Mortgage rates are now well below their recent peaks and house prices are already increasing in almost every major metropolitan area across the country. Recently enacted mortgage-rule changes will also help increase affordability for a subset of borrowers.
Over the BoC’s last five rate-cut cycles, which stretch back over twenty-five years, house prices have always increased by an average of about 10% per cycle. (For reference, the average resale price has risen by approximately 1% since March, which is the when the BoC enacted its first cut.)
We still have much more demand for housing than supply. While immigration rates will fall, that change won’t be enough to offset this structural imbalance.
(I should acknowledge that there will likely continue to be pockets of price weakness, such as with small condos in major metropolitan areas.)
Our saving rate is now 7%, the highest it has been since 1996. According to Scotiabank economist Derek Holt, Canadian households now have an additional $470 billion in savings compared to our pre-pandemic data.
Those elevated savings appear poised to come off the sidelines as buyers are dipping their toes back in the water. As a mortgage broker, I see this unfolding on a daily basis.
Mortgage Selection Advice for Early 2025
As per Prediction #1, I expect further substantial BoC rate cuts ahead. If I’m right, today’s variable mortgage rates will outperform all of today’s available fixed mortgage rates (notwithstanding the fact that they are a little higher right now).

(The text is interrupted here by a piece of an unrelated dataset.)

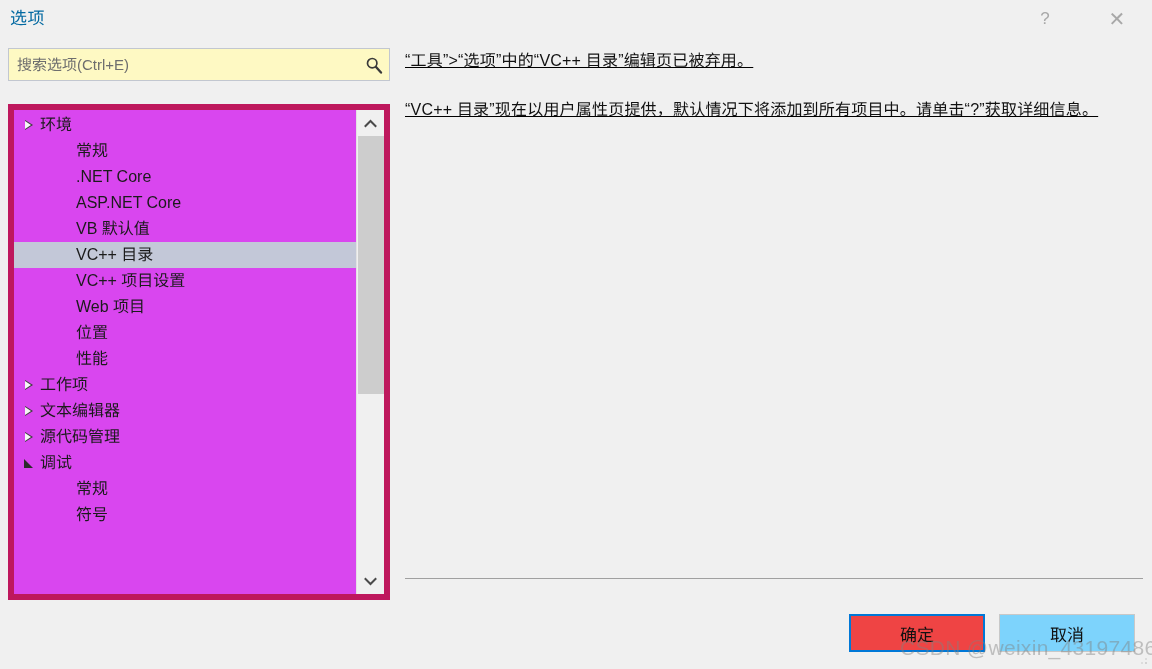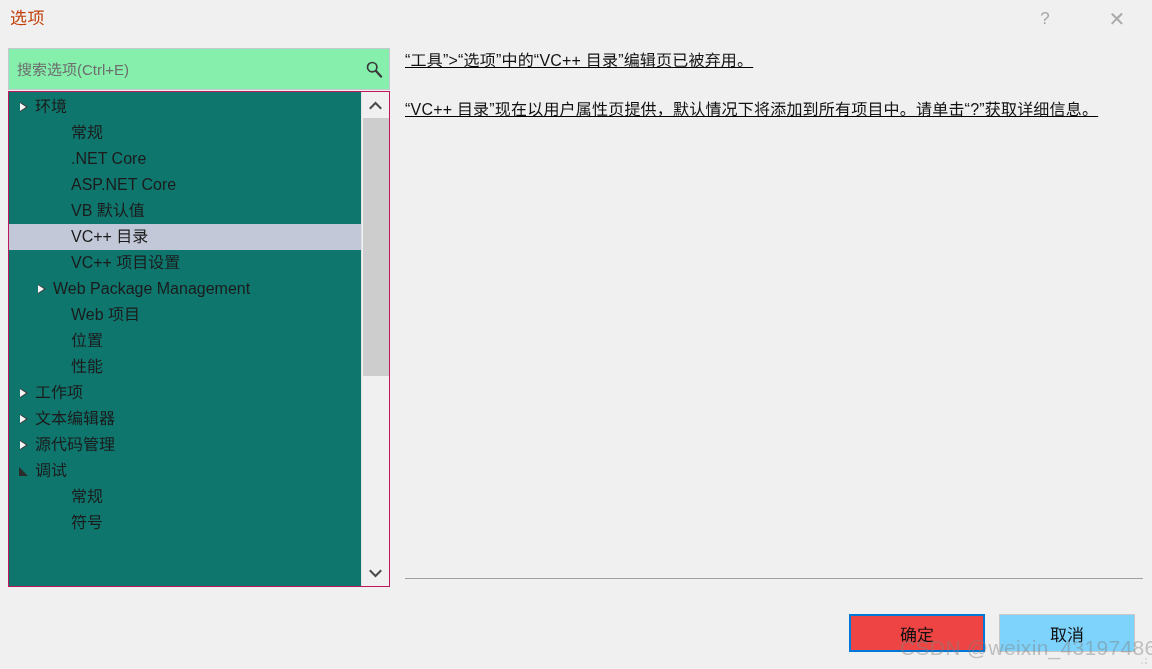"选项" .titlebar-text { color: #c2410c -> #0369a1 }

That said, according to Yogi Berra, “It’s tough to make predictions, especially about the future”. There are many factors that influence where rates are headed, and we currently live in an environment where both economic and geopolitical risks are elevated.
If you prefer the stability of a fixed rate, and value the good night’s sleep that can come with it, I don’t think you need to shy away from five-year fixed rates any longer. They have now fallen below their long-term average, and if I am right with Prediction #2, the GoC bond yields that our fixed rates are priced on will be pulled higher in 2025 by their rising US Treasury equivalents. The Bottom Line: GoC bond yields remained range bound over the holidays. There is no immediate pressure on fixed mortgage rates, in either direction, but that will probably change on January 20 because it appears that President Trump plans to hit the ground running.
The bond market isn’t pricing in a BoC rate cut at its next meeting on January 29, but we’ll see another full round of monthly economic data between now and then and will also have more clarity on the Trump tariffs. At this point, and against the consensus, I’m expecting the BoC to cut its policy rate by another 0.25% at the end of this month.